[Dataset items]
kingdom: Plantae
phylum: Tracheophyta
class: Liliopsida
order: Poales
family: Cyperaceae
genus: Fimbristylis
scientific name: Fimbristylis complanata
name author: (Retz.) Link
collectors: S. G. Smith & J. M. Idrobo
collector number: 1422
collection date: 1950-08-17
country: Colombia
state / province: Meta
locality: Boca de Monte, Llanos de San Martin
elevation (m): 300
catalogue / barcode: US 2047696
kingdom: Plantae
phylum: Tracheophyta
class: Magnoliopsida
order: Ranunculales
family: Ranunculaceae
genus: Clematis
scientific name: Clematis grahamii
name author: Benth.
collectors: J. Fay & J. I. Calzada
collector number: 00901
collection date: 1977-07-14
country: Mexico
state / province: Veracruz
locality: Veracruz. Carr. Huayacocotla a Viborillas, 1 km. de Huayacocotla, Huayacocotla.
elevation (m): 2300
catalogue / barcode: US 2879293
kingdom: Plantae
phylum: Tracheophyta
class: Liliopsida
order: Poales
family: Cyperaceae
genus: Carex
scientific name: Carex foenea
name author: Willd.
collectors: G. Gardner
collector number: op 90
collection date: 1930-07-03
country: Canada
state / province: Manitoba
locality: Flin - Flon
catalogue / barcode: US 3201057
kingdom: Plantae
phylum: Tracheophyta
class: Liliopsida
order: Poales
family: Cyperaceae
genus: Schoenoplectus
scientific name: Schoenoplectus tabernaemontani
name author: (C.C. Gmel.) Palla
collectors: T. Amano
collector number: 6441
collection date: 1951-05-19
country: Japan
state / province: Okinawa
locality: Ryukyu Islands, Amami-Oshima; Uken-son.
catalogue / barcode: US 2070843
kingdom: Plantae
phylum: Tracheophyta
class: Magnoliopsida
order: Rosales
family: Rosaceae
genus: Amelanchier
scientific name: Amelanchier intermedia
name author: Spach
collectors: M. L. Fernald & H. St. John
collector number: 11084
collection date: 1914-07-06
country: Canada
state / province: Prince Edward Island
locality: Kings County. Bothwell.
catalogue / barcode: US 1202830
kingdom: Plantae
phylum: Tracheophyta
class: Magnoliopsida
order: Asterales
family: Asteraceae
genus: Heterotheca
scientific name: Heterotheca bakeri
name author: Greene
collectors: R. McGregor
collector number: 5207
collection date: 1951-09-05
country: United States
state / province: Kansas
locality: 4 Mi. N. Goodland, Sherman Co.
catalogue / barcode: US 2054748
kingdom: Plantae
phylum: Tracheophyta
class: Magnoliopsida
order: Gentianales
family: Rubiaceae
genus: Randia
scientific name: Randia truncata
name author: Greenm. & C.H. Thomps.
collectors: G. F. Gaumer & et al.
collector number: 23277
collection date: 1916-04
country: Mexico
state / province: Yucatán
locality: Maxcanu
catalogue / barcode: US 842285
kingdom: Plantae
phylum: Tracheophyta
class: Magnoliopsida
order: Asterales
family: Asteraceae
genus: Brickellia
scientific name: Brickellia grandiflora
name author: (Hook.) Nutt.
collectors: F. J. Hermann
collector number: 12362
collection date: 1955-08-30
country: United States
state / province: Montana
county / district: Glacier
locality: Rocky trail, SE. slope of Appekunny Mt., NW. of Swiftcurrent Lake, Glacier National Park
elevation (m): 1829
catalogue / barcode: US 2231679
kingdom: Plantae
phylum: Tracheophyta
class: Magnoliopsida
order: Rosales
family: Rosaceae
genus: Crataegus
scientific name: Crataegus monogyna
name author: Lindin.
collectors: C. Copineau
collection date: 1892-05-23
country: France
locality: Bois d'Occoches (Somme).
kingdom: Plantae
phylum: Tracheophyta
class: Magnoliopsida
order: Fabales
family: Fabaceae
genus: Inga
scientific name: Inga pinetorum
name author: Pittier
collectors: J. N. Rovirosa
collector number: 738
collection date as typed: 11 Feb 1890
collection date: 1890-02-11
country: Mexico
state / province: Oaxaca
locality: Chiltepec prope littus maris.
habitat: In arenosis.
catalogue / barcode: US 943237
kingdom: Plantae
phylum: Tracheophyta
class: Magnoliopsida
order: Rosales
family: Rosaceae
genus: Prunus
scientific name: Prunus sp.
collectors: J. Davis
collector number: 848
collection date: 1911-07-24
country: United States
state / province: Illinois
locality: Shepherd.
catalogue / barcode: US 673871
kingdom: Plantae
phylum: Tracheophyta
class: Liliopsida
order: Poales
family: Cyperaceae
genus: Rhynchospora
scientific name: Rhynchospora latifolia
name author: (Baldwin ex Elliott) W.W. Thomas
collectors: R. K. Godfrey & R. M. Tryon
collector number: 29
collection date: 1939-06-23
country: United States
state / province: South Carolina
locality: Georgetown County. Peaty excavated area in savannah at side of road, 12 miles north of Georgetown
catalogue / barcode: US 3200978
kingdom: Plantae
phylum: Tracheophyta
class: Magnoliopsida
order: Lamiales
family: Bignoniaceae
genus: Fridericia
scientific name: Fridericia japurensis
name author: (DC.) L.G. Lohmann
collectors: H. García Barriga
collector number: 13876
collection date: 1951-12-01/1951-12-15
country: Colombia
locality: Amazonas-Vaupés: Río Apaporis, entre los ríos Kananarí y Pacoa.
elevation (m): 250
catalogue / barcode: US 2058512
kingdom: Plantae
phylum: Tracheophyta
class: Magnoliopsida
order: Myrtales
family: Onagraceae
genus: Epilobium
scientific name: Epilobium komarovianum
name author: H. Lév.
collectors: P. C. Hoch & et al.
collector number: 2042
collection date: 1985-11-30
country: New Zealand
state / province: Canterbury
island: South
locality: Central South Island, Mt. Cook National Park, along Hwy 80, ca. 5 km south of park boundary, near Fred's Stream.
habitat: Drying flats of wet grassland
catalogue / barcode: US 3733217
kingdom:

Directions for this task = Please repeat the records with "catalogue" replaced by "catalog" wherever it occurs, leaving everything else the same.

Worked answer =
kingdom: Plantae
phylum: Tracheophyta
class: Liliopsida
order: Poales
family: Cyperaceae
genus: Fimbristylis
scientific name: Fimbristylis complanata
name author: (Retz.) Link
collectors: S. G. Smith & J. M. Idrobo
collector number: 1422
collection date: 1950-08-17
country: Colombia
state / province: Meta
locality: Boca de Monte, Llanos de San Martin
elevation (m): 300
catalog / barcode: US 2047696
kingdom: Plantae
phylum: Tracheophyta
class: Magnoliopsida
order: Ranunculales
family: Ranunculaceae
genus: Clematis
scientific name: Clematis grahamii
name author: Benth.
collectors: J. Fay & J. I. Calzada
collector number: 00901
collection date: 1977-07-14
country: Mexico
state / province: Veracruz
locality: Veracruz. Carr. Huayacocotla a Viborillas, 1 km. de Huayacocotla, Huayacocotla.
elevation (m): 2300
catalog / barcode: US 2879293
kingdom: Plantae
phylum: Tracheophyta
class: Liliopsida
order: Poales
family: Cyperaceae
genus: Carex
scientific name: Carex foenea
name author: Willd.
collectors: G. Gardner
collector number: op 90
collection date: 1930-07-03
country: Canada
state / province: Manitoba
locality: Flin - Flon
catalog / barcode: US 3201057
kingdom: Plantae
phylum: Tracheophyta
class: Liliopsida
order: Poales
family: Cyperaceae
genus: Schoenoplectus
scientific name: Schoenoplectus tabernaemontani
name author: (C.C. Gmel.) Palla
collectors: T. Amano
collector number: 6441
collection date: 1951-05-19
country: Japan
state / province: Okinawa
locality: Ryukyu Islands, Amami-Oshima; Uken-son.
catalog / barcode: US 2070843
kingdom: Plantae
phylum: Tracheophyta
class: Magnoliopsida
order: Rosales
family: Rosaceae
genus: Amelanchier
scientific name: Amelanchier intermedia
name author: Spach
collectors: M. L. Fernald & H. St. John
collector number: 11084
collection date: 1914-07-06
country: Canada
state / province: Prince Edward Island
locality: Kings County. Bothwell.
catalog / barcode: US 1202830
kingdom: Plantae
phylum: Tracheophyta
class: Magnoliopsida
order: Asterales
family: Asteraceae
genus: Heterotheca
scientific name: Heterotheca bakeri
name author: Greene
collectors: R. McGregor
collector number: 5207
collection date: 1951-09-05
country: United States
state / province: Kansas
locality: 4 Mi. N. Goodland, Sherman Co.
catalog / barcode: US 2054748
kingdom: Plantae
phylum: Tracheophyta
class: Magnoliopsida
order: Gentianales
family: Rubiaceae
genus: Randia
scientific name: Randia truncata
name author: Greenm. & C.H. Thomps.
collectors: G. F. Gaumer & et al.
collector number: 23277
collection date: 1916-04
country: Mexico
state / province: Yucatán
locality: Maxcanu
catalog / barcode: US 842285
kingdom: Plantae
phylum: Tracheophyta
class: Magnoliopsida
order: Asterales
family: Asteraceae
genus: Brickellia
scientific name: Brickellia grandiflora
name author: (Hook.) Nutt.
collectors: F. J. Hermann
collector number: 12362
collection date: 1955-08-30
country: United States
state / province: Montana
county / district: Glacier
locality: Rocky trail, SE. slope of Appekunny Mt., NW. of Swiftcurrent Lake, Glacier National Park
elevation (m): 1829
catalog / barcode: US 2231679
kingdom: Plantae
phylum: Tracheophyta
class: Magnoliopsida
order: Rosales
family: Rosaceae
genus: Crataegus
scientific name: Crataegus monogyna
name author: Lindin.
collectors: C. Copineau
collection date: 1892-05-23
country: France
locality: Bois d'Occoches (Somme).
kingdom: Plantae
phylum: Tracheophyta
class: Magnoliopsida
order: Fabales
family: Fabaceae
genus: Inga
scientific name: Inga pinetorum
name author: Pittier
collectors: J. N. Rovirosa
collector number: 738
collection date as typed: 11 Feb 1890
collection date: 1890-02-11
country: Mexico
state / province: Oaxaca
locality: Chiltepec prope littus maris.
habitat: In arenosis.
catalog / barcode: US 943237
kingdom: Plantae
phylum: Tracheophyta
class: Magnoliopsida
order: Rosales
family: Rosaceae
genus: Prunus
scientific name: Prunus sp.
collectors: J. Davis
collector number: 848
collection date: 1911-07-24
country: United States
state / province: Illinois
locality: Shepherd.
catalog / barcode: US 673871
kingdom: Plantae
phylum: Tracheophyta
class: Liliopsida
order: Poales
family: Cyperaceae
genus: Rhynchospora
scientific name: Rhynchospora latifolia
name author: (Baldwin ex Elliott) W.W. Thomas
collectors: R. K. Godfrey & R. M. Tryon
collector number: 29
collection date: 1939-06-23
country: United States
state / province: South Carolina
locality: Georgetown County. Peaty excavated area in savannah at side of road, 12 miles north of Georgetown
catalog / barcode: US 3200978
kingdom: Plantae
phylum: Tracheophyta
class: Magnoliopsida
order: Lamiales
family: Bignoniaceae
genus: Fridericia
scientific name: Fridericia japurensis
name author: (DC.) L.G. Lohmann
collectors: H. García Barriga
collector number: 13876
collection date: 1951-12-01/1951-12-15
country: Colombia
locality: Amazonas-Vaupés: Río Apaporis, entre los ríos Kananarí y Pacoa.
elevation (m): 250
catalog / barcode: US 2058512
kingdom: Plantae
phylum: Tracheophyta
class: Magnoliopsida
order: Myrtales
family: Onagraceae
genus: Epilobium
scientific name: Epilobium komarovianum
name author: H. Lév.
collectors: P. C. Hoch & et al.
collector number: 2042
collection date: 1985-11-30
country: New Zealand
state / province: Canterbury
island: South
locality: Central South Island, Mt. Cook National Park, along Hwy 80, ca. 5 km south of park boundary, near Fred's Stream.
habitat: Drying flats of wet grassland
catalog / barcode: US 3733217
kingdom:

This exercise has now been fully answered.